TinyFish Web Agent
Requires: MINO_API_KEY environment variable
Best Practices
- Specify JSON format: Always describe the exact structure you want returned
- Parallel calls: When extracting from multiple independent sites, make separate parallel calls instead of combining into one prompt
Basic Extract/Scrape
Extract data from a page. Specify the JSON structure you want:
import requests
import json
import os
response = requests.post(
"https://mino.ai/v1/automation/run-sse",
headers={
"X-API-Key": os.environ["MINO_API_KEY"],
"Content-Type": "application/json",
},
json={
"url": "https://example.com",
"goal": "Extract product info as JSON: {\"name\": str, \"price\": str, \"in_stock\": bool}",
},
stream=True,
)
for line in response.iter_lines():
if line:
line_str = line.decode("utf-8")
if line_str.startswith("data: "):
event = json.loads(line_str[6:])
if event.get("type") == "COMPLETE" and event.get("status") == "COMPLETED":
print(json.dumps(event["resultJson"], indent=2))
Multiple Items
Extract lists of data with explicit structure:
json={
"url": "https://example.com/products",
"goal": "Extract all products as JSON array: [{\"name\": str, \"price\": str, \"url\": str}]",
}
Stealth Mode
For bot-protected sites:
json={
"url": "https://protected-site.com",
"goal": "Extract product data as JSON: {\"name\": str, \"price\": str, \"description\": str}",
"browser_profile": "stealth",
}
Proxy
Route through specific country:
json={
"url": "https://geo-restricted-site.com",
"goal": "Extract pricing data as JSON: {\"item\": str, \"price\": str, \"currency\": str}",
"browser_profile": "stealth",
"proxy_config": {
"enabled": True,
"country_code": "US",
},
}
Output
Results are in event["resultJson"] when event["type"] == "COMPLETE"
Parallel Extraction
When extracting from multiple independent sources, make separate parallel API calls instead of combining into one prompt:
Good - Parallel calls:
# Compare pizza prices - run these simultaneously
call_1 = extract("https://pizzahut.com", "Extract pizza prices as JSON: [{\"name\": str, \"price\": str}]")

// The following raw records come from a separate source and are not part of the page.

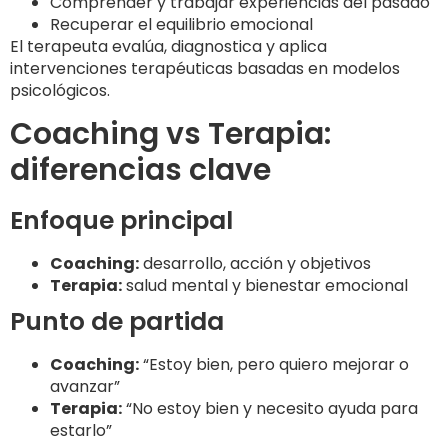
Comprender y trabajar experiencias del pasado
Recuperar el equilibrio emocional
El terapeuta evalúa, diagnostica y aplica
intervenciones terapéuticas basadas en modelos
psicológicos.
Coaching vs Terapia:
diferencias clave
Enfoque principal
Coaching:
desarrollo, acción y objetivos
Terapia:
salud mental y bienestar emocional
Punto de partida
Coaching:
“Estoy bien, pero quiero mejorar o
avanzar”
Terapia:
“No estoy bien y necesito ayuda para
estarlo”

call_2 = extract("https://dominos.com", "Extract pizza prices as JSON: [{\"name\": str, \"price\": str}]")
Bad - Single combined call:
# Don't do this - less reliable and slower
extract("https://pizzahut.com", "Extract prices from Pizza Hut and also go to Dominos...")
Each independent extraction task should be its own API call. This is faster (parallel execution) and more reliable.